More information: http://www.guestmetrics.com
The existing solution was based on an obsolete diversified technology stack, which led to unjustified increases in operating costs and complex maintenance due to the variety of technologies used and lack of documentation. The existing platform had a fragile architecture and legacy hardware dependency, which caused additional issues in maintaining an already expensive data center and licences.
The legacy platform failed to meet the high performance demands and data processing was slow. The POS transaction pipeline took up to two days to process one month of data.
The client was looking to transform the existing platform to minimize the overall operating costs, move the infrastructure to the cloud rather than maintain a cost-ineffective data center, and optimize the pipeline performance to process historical data in just a few hours.
Meeting the Challenge
The overall transformation was affected by a lack of documentation, resources, and people who could answer questions. Essentially, the entire solution upgrade was treated as a reverse engineering exercise, with DataArt’s team required to decipher the source code, the details of implementation and configuration, and the deployment model, all without any technical insight.
The following approach was used to resolve the issues:
- Cloud enablement and devops streamlining. Data processing, storage, and all services were migrated to the AWS (Amazon Web Services) environment. Data processing was done by deploying the solution into a DC/OS cluster based on AWS resources. All deployable components are now delivered in Docker containers to ship them to a newly created GuestMetrics Ops team and effect the deployment process more easily.
- Data management strategy. Instead of maintaining a Hive cluster-based solution using a mix of Java, Bash, SQL, HDFS, and Hive, the entire solution was converted into a portable data processing pipeline based on Apache Spark. This made it possible to eliminate dependencies and, more importantly, run the data pipeline continuously every six hours instead of once a month. As a result, the data pipeline met the client’s platform requirements.
- Dashboard and user management solution. The legacy platform was transformed using R and a Shiny server for visualizing data. The development team decided to keep the platform as a subcomponent of a more scalable and easily extendable solution due to the complex and time-costly migration of the Dashboard system. This made it possible to enable SSO integration and customization based on individual client needs.

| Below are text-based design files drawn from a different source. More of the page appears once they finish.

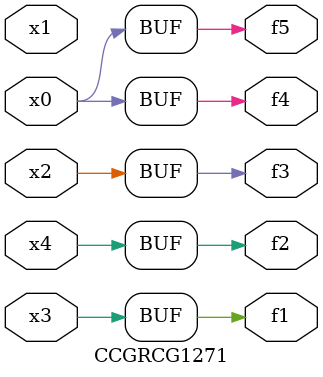
<source format=v>
module CCGRCG1271(
	input x0, x1, x2, x3, x4,
	output f1, f2, f3, f4, f5
);
	assign f1 = x3;
	assign f2 = x4;
	assign f3 = x2;
	assign f4 = x0;
	assign f5 = x0;
endmodule

</source>
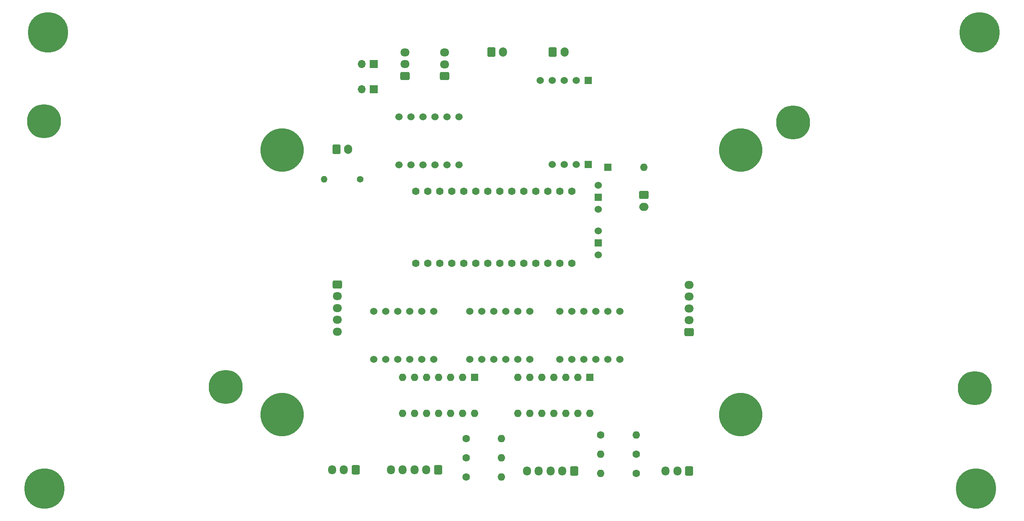
<source format=gbs>
%TF.GenerationSoftware,KiCad,Pcbnew,6.0.11-2627ca5db0~126~ubuntu20.04.1*%
%TF.CreationDate,2023-02-22T16:00:48-05:00*%
%TF.ProjectId,ScooterBLDCMotorController,53636f6f-7465-4724-924c-44434d6f746f,rev?*%
%TF.SameCoordinates,Original*%
%TF.FileFunction,Soldermask,Bot*%
%TF.FilePolarity,Negative*%
%FSLAX46Y46*%
G04 Gerber Fmt 4.6, Leading zero omitted, Abs format (unit mm)*
G04 Created by KiCad (PCBNEW 6.0.11-2627ca5db0~126~ubuntu20.04.1) date 2023-02-22 16:00:48*
%MOMM*%
%LPD*%
G01*
G04 APERTURE LIST*
G04 Aperture macros list*
%AMRoundRect*
0 Rectangle with rounded corners*
0 $1 Rounding radius*
0 $2 $3 $4 $5 $6 $7 $8 $9 X,Y pos of 4 corners*
0 Add a 4 corners polygon primitive as box body*
4,1,4,$2,$3,$4,$5,$6,$7,$8,$9,$2,$3,0*
0 Add four circle primitives for the rounded corners*
1,1,$1+$1,$2,$3*
1,1,$1+$1,$4,$5*
1,1,$1+$1,$6,$7*
1,1,$1+$1,$8,$9*
0 Add four rect primitives between the rounded corners*
20,1,$1+$1,$2,$3,$4,$5,0*
20,1,$1+$1,$4,$5,$6,$7,0*
20,1,$1+$1,$6,$7,$8,$9,0*
20,1,$1+$1,$8,$9,$2,$3,0*%
G04 Aperture macros list end*
%ADD10RoundRect,0.250000X0.600000X0.725000X-0.600000X0.725000X-0.600000X-0.725000X0.600000X-0.725000X0*%
%ADD11O,1.700000X1.950000*%
%ADD12C,8.500000*%
%ADD13C,1.600000*%
%ADD14O,1.600000X1.600000*%
%ADD15C,7.200000*%
%ADD16C,1.524000*%
%ADD17R,1.524000X1.524000*%
%ADD18RoundRect,0.250000X0.725000X-0.600000X0.725000X0.600000X-0.725000X0.600000X-0.725000X-0.600000X0*%
%ADD19O,1.950000X1.700000*%
%ADD20RoundRect,0.250000X-0.750000X0.600000X-0.750000X-0.600000X0.750000X-0.600000X0.750000X0.600000X0*%
%ADD21O,2.000000X1.700000*%
%ADD22C,9.200000*%
%ADD23RoundRect,0.250000X-0.600000X-0.750000X0.600000X-0.750000X0.600000X0.750000X-0.600000X0.750000X0*%
%ADD24O,1.700000X2.000000*%
%ADD25C,1.400000*%
%ADD26O,1.400000X1.400000*%
%ADD27R,1.600000X1.600000*%
%ADD28R,1.700000X1.700000*%
%ADD29O,1.700000X1.700000*%
%ADD30RoundRect,0.250000X-0.725000X0.600000X-0.725000X-0.600000X0.725000X-0.600000X0.725000X0.600000X0*%
G04 APERTURE END LIST*
D10*
X133310000Y-136288000D03*
D11*
X130810000Y-136288000D03*
X128310000Y-136288000D03*
X125810000Y-136288000D03*
X123310000Y-136288000D03*
D12*
X247142000Y-140208000D03*
D13*
X175240000Y-137016000D03*
D14*
X167740000Y-137016000D03*
D15*
X208448000Y-62738000D03*
D16*
X137708000Y-61578000D03*
X135168000Y-61578000D03*
X132628000Y-61578000D03*
X130088000Y-61578000D03*
X127548000Y-61578000D03*
X125008000Y-61578000D03*
X125008000Y-71738000D03*
X127548000Y-71738000D03*
X130088000Y-71738000D03*
X132628000Y-71738000D03*
X135168000Y-71738000D03*
X137708000Y-71738000D03*
D13*
X128564000Y-92566000D03*
X131104000Y-92566000D03*
X133644000Y-92566000D03*
X136184000Y-92566000D03*
X138724000Y-92566000D03*
X141264000Y-92566000D03*
X143804000Y-92566000D03*
X146344000Y-92566000D03*
X148884000Y-92566000D03*
X151424000Y-92566000D03*
X153964000Y-92566000D03*
X156504000Y-92566000D03*
X159044000Y-92566000D03*
X161584000Y-92566000D03*
X161584000Y-77326000D03*
X159044000Y-77326000D03*
X156504000Y-77326000D03*
X153964000Y-77326000D03*
X151424000Y-77326000D03*
X148884000Y-77326000D03*
X146344000Y-77326000D03*
X143804000Y-77326000D03*
X141264000Y-77326000D03*
X138724000Y-77326000D03*
X136184000Y-77326000D03*
X133644000Y-77326000D03*
X131104000Y-77326000D03*
X128564000Y-77326000D03*
D16*
X157480000Y-71628000D03*
X160020000Y-71628000D03*
X162560000Y-71628000D03*
D17*
X165100000Y-71628000D03*
X165100000Y-53848000D03*
D16*
X162560000Y-53848000D03*
X160020000Y-53848000D03*
X157480000Y-53848000D03*
X154940000Y-53848000D03*
D18*
X134700000Y-52942000D03*
D19*
X134700000Y-50442000D03*
X134700000Y-47942000D03*
D20*
X176841000Y-78108000D03*
D21*
X176841000Y-80608000D03*
D15*
X88392000Y-118750000D03*
D22*
X197344000Y-124580000D03*
D12*
X50800000Y-43688000D03*
D22*
X100344000Y-68580000D03*
D23*
X111820000Y-68419000D03*
D24*
X114320000Y-68419000D03*
D16*
X139994000Y-112886000D03*
X142534000Y-112886000D03*
X145074000Y-112886000D03*
X147614000Y-112886000D03*
X150154000Y-112886000D03*
X152694000Y-112886000D03*
X152694000Y-102726000D03*
X150154000Y-102726000D03*
X147614000Y-102726000D03*
X145074000Y-102726000D03*
X142534000Y-102726000D03*
X139994000Y-102726000D03*
D10*
X162092000Y-136525000D03*
D11*
X159592000Y-136525000D03*
X157092000Y-136525000D03*
X154592000Y-136525000D03*
X152092000Y-136525000D03*
D16*
X167172000Y-85725000D03*
D17*
X167172000Y-88265000D03*
D16*
X167172000Y-90805000D03*
D13*
X175240000Y-132952000D03*
D14*
X167740000Y-132952000D03*
D22*
X197344000Y-68580000D03*
D23*
X157560000Y-47845000D03*
D24*
X160060000Y-47845000D03*
D25*
X116830000Y-74786000D03*
D26*
X109210000Y-74786000D03*
D10*
X115864000Y-136271000D03*
D11*
X113364000Y-136271000D03*
X110864000Y-136271000D03*
D18*
X186419000Y-107108000D03*
D19*
X186419000Y-104608000D03*
X186419000Y-102108000D03*
X186419000Y-99608000D03*
X186419000Y-97108000D03*
D27*
X165399000Y-116706000D03*
D14*
X162859000Y-116706000D03*
X160319000Y-116706000D03*
X157779000Y-116706000D03*
X155239000Y-116706000D03*
X152699000Y-116706000D03*
X150159000Y-116706000D03*
X150159000Y-124326000D03*
X152699000Y-124326000D03*
X155239000Y-124326000D03*
X157779000Y-124326000D03*
X160319000Y-124326000D03*
X162859000Y-124326000D03*
X165399000Y-124326000D03*
D28*
X119674000Y-55736000D03*
D29*
X117134000Y-55736000D03*
D12*
X50038000Y-140208000D03*
D28*
X119674000Y-50402000D03*
D29*
X117134000Y-50402000D03*
D16*
X159044000Y-112886000D03*
X161584000Y-112886000D03*
X164124000Y-112886000D03*
X166664000Y-112886000D03*
X169204000Y-112886000D03*
X171744000Y-112886000D03*
X171744000Y-102726000D03*
X169204000Y-102726000D03*
X166664000Y-102726000D03*
X164124000Y-102726000D03*
X161584000Y-102726000D03*
X159044000Y-102726000D03*
D22*
X100344000Y-124580000D03*
D16*
X167172000Y-76056000D03*
D17*
X167172000Y-78596000D03*
D16*
X167172000Y-81136000D03*
D23*
X144586000Y-47845000D03*
D24*
X147086000Y-47845000D03*
D16*
X119674000Y-112886000D03*
X122214000Y-112886000D03*
X124754000Y-112886000D03*
X127294000Y-112886000D03*
X129834000Y-112886000D03*
X132374000Y-112886000D03*
X132374000Y-102726000D03*
X129834000Y-102726000D03*
X127294000Y-102726000D03*
X124754000Y-102726000D03*
X122214000Y-102726000D03*
X119674000Y-102726000D03*
D13*
X139232000Y-129667000D03*
D14*
X146732000Y-129667000D03*
D27*
X169204000Y-72246000D03*
D14*
X176824000Y-72246000D03*
D13*
X139232000Y-133731000D03*
D14*
X146732000Y-133731000D03*
D27*
X141015000Y-116706000D03*
D14*
X138475000Y-116706000D03*
X135935000Y-116706000D03*
X133395000Y-116706000D03*
X130855000Y-116706000D03*
X128315000Y-116706000D03*
X125775000Y-116706000D03*
X125775000Y-124326000D03*
X128315000Y-124326000D03*
X130855000Y-124326000D03*
X133395000Y-124326000D03*
X135935000Y-124326000D03*
X138475000Y-124326000D03*
X141015000Y-124326000D03*
D13*
X139232000Y-137795000D03*
D14*
X146732000Y-137795000D03*
D15*
X246888000Y-119000000D03*
X49952000Y-62488000D03*
D13*
X167740000Y-128888000D03*
D14*
X175240000Y-128888000D03*
D18*
X126301000Y-52902000D03*
D19*
X126301000Y-50402000D03*
X126301000Y-47902000D03*
D12*
X247904000Y-43688000D03*
D10*
X186436000Y-136525000D03*
D11*
X183936000Y-136525000D03*
X181436000Y-136525000D03*
D30*
X112014000Y-97028000D03*
D19*
X112014000Y-99528000D03*
X112014000Y-102028000D03*
X112014000Y-104528000D03*
X112014000Y-107028000D03*
M02*

</source>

The DataArt team transformed the Pipeline into a new, fast, cost-effective, and optimized technological solution capable of quickly processing transactions. The solution was migrated to AWS, thus eliminating the hardware dependency and minimizing maintenance costs. Supplementary scalability was achieved using docker containerization.
The earlier, slow data processing system prevented the Client from developing their business and from providing their customers with data promptly.
The new and more effective data processing pipeline helped the Client achieve their business goals and successfully meet customer requirements.
The high level component architecture of the data pipeline:
DataArt performed in-depth research and provided full comprehensive documentation for each step and component of the transformed solution.